John Wentworth reckons that AI alignment is slowly converging on a paradigm. The root problem, the reason that AI mifght be misaligned with humans, is that we don’t understand the ontology of modern AIs. What information do they use to make their predictions? What concepts do they use to simplify the world? What are their mental building blocks? The Natural Abstractions Hypothesis says that our world is amenable to abstraction / simplification in such a way that some abstractions are more “natural” than others. Minds of many kinds, as they get smarter, will tend to converge on these natural abstractions. In particular, if human values are a natural abstraction, maybe we’ll get alignment by default!
In this session, Blaine Rogers will walk us through the Natural Abstractions Hypothesis, and all the work that’s been done to test it since it was first put forward in 2020. Has it been ruled out by experiment? Has it been ruled in? Like all things alignment, the answer is “maybe”.

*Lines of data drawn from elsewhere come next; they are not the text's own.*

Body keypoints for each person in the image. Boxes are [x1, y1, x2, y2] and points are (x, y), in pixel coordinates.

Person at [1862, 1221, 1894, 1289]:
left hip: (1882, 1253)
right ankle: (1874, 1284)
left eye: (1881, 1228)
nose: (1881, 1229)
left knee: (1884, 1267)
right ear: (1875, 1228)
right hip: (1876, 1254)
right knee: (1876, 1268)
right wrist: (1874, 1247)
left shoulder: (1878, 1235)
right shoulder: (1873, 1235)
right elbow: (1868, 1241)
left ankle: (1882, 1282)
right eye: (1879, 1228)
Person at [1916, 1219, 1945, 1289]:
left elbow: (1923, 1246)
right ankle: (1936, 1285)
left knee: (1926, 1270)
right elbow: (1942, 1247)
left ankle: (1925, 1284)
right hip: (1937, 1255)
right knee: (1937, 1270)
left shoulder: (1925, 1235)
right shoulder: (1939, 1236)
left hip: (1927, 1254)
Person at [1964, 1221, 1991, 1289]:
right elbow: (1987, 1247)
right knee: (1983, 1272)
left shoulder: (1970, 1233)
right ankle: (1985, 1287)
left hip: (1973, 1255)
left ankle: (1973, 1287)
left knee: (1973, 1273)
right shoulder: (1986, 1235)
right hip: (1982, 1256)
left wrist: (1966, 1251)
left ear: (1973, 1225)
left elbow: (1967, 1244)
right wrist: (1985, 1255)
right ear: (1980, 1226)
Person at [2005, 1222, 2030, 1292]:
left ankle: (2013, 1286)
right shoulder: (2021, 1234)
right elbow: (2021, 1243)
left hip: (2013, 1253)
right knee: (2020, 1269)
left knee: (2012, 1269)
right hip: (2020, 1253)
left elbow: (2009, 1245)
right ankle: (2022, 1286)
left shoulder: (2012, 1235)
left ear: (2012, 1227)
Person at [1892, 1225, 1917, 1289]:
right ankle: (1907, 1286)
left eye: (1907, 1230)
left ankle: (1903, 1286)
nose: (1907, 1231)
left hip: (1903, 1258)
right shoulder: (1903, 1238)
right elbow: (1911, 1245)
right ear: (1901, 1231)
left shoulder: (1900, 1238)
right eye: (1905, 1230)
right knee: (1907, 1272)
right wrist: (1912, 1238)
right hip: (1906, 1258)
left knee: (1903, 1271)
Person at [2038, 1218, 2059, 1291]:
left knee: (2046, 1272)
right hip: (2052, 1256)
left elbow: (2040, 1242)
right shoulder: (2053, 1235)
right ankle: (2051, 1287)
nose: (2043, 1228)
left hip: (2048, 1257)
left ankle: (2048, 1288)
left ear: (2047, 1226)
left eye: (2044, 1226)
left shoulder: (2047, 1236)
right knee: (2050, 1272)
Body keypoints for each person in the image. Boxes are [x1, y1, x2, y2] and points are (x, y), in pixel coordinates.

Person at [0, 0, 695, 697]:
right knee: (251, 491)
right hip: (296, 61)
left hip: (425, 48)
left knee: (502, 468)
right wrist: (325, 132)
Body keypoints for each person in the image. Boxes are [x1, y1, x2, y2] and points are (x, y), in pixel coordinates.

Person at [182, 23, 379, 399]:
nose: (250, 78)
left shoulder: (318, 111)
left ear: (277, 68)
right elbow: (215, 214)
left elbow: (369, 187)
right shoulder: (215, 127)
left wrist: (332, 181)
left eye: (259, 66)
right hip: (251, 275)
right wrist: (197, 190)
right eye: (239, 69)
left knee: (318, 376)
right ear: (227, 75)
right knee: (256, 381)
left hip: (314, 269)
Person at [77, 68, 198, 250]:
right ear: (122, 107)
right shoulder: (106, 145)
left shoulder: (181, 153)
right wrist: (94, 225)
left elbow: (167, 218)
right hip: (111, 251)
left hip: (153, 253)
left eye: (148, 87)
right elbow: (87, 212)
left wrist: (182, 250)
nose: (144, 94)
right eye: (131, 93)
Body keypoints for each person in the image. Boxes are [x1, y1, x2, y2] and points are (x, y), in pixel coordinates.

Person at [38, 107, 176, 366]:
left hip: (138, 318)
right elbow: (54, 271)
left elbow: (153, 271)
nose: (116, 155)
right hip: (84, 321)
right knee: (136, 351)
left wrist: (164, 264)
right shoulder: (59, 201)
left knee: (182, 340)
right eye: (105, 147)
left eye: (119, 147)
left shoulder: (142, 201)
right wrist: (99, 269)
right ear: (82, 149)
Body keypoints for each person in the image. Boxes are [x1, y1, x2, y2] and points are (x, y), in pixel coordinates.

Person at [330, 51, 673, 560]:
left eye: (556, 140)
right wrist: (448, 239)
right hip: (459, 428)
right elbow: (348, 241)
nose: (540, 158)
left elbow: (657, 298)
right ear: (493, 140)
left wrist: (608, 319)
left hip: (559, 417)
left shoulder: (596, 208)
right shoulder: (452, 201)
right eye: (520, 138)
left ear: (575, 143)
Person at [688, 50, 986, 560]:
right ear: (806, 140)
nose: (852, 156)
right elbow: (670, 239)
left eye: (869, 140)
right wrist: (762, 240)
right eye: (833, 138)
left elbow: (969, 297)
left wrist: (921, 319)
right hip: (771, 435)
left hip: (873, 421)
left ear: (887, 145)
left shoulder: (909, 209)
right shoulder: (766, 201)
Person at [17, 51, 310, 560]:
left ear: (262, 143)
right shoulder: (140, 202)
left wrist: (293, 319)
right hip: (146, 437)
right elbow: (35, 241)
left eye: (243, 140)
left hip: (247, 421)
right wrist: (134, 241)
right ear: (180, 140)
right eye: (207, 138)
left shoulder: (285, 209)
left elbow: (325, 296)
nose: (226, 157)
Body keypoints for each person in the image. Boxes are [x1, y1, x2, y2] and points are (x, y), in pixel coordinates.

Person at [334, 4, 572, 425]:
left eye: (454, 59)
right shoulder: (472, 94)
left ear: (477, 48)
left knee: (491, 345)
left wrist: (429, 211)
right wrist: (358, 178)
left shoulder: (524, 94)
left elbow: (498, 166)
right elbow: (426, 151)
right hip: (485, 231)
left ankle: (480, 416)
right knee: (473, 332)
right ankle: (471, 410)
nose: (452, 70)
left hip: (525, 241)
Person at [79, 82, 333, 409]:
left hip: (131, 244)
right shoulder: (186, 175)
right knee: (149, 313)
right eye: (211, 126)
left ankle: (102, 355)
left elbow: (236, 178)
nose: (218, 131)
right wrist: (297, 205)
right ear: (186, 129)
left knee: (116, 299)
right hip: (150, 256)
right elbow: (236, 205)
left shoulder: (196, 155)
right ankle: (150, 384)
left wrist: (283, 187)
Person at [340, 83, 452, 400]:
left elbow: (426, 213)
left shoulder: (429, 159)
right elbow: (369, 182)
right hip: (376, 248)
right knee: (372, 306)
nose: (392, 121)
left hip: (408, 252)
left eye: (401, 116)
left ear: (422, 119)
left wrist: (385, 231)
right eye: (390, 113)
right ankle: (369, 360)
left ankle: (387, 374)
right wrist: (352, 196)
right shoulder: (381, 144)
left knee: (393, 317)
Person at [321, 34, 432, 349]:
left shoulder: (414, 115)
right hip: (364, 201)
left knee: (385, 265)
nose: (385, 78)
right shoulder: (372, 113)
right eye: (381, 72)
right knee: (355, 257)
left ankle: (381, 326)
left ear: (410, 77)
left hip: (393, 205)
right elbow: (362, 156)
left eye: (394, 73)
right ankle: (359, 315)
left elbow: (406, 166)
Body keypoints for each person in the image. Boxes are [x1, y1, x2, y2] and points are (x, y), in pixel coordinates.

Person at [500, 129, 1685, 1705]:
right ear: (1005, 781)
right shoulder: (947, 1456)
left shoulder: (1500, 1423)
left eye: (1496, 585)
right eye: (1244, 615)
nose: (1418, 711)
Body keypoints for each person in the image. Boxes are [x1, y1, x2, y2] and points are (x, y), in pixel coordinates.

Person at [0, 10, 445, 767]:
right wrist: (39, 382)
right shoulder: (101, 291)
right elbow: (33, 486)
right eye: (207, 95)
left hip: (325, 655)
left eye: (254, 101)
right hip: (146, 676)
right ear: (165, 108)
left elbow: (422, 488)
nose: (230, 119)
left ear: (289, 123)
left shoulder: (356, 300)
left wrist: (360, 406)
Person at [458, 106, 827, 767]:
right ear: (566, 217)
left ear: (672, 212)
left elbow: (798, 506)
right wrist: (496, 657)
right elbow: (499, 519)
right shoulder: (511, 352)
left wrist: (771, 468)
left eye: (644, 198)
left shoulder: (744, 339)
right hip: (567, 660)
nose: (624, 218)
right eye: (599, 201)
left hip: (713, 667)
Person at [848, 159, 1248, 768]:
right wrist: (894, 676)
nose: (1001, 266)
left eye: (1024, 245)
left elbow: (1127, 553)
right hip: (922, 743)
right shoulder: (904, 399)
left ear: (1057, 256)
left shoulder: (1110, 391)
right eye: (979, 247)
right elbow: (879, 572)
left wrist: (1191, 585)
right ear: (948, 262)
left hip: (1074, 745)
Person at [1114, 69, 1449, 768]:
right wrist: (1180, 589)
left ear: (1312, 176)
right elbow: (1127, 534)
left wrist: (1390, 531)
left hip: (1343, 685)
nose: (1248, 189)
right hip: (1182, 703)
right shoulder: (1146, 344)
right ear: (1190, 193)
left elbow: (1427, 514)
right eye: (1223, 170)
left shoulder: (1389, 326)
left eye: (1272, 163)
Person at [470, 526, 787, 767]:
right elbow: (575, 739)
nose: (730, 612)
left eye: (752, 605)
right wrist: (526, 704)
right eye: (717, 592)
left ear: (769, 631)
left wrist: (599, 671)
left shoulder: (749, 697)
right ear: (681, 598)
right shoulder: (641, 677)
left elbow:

The Natural Abstraction Hypothesis, proposed by John Wentworth, states that there exist abstractions (relatively low-dimensional summaries which capture information relevant for prediction) which are "natural" in the sense that we should expect a wide variety of cognitive systems to converge on using them.
If this hypothesis (which I will refer to as NAH) is true in a very strong sense, then it might be the case that we get "alignment by default", where an unsupervised learner finds a simple embedding of human values, and a supervised learner can be trained with access to this learned model.